(Study material begins)
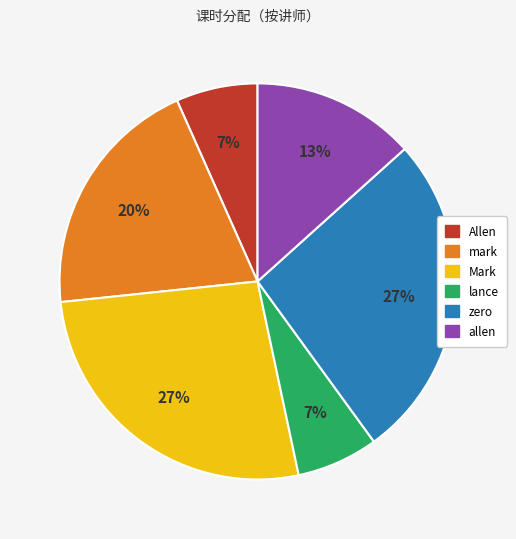

Is the sum of lance and zero greater than half?

No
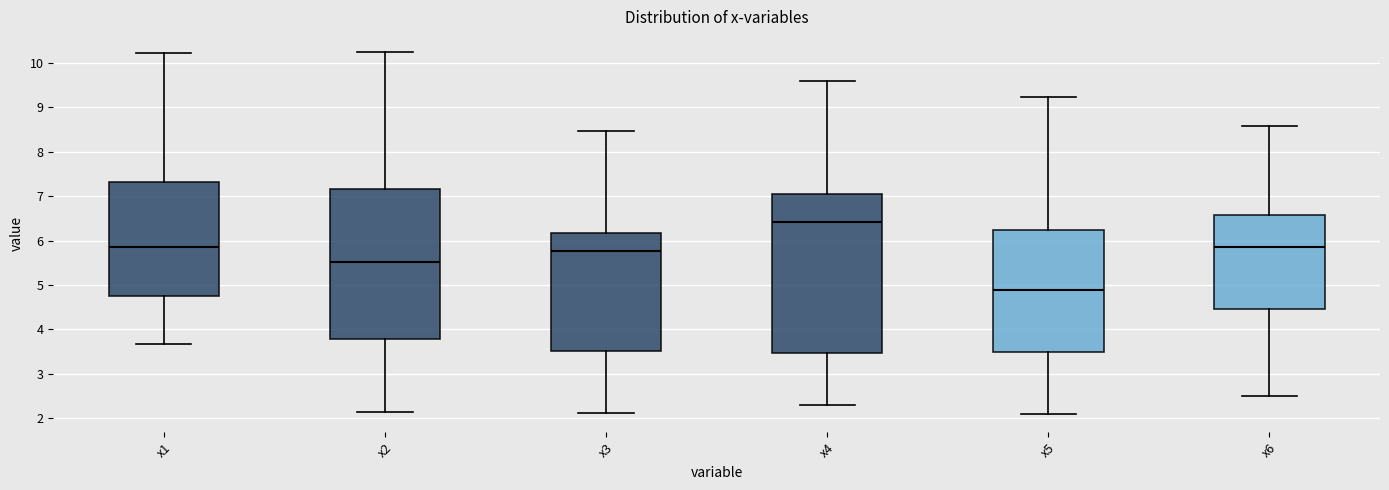

Reading left to right, transcribe this box plot: for each box, give where its median line is, the range the box spans, and where its two whiskers end, as read against the y-axis. The values are not printed on the chart, so give them approximately, as read against the axis.

x1: median 5.9, box 4.7 to 7.3, whiskers 3.7 to 10.2
x2: median 5.5, box 3.8 to 7.2, whiskers 2.1 to 10.2
x3: median 5.8, box 3.5 to 6.2, whiskers 2.1 to 8.5
x4: median 6.4, box 3.5 to 7.0, whiskers 2.3 to 9.6
x5: median 4.9, box 3.5 to 6.2, whiskers 2.1 to 9.2
x6: median 5.8, box 4.5 to 6.6, whiskers 2.5 to 8.6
(Study material ends)
*Task requirements*:
Report each line of the entries above that contains the string "than". Case counts, so a match must agree in uppercase and lowercase.

*Task answer*:
Is the sum of lance and zero greater than half?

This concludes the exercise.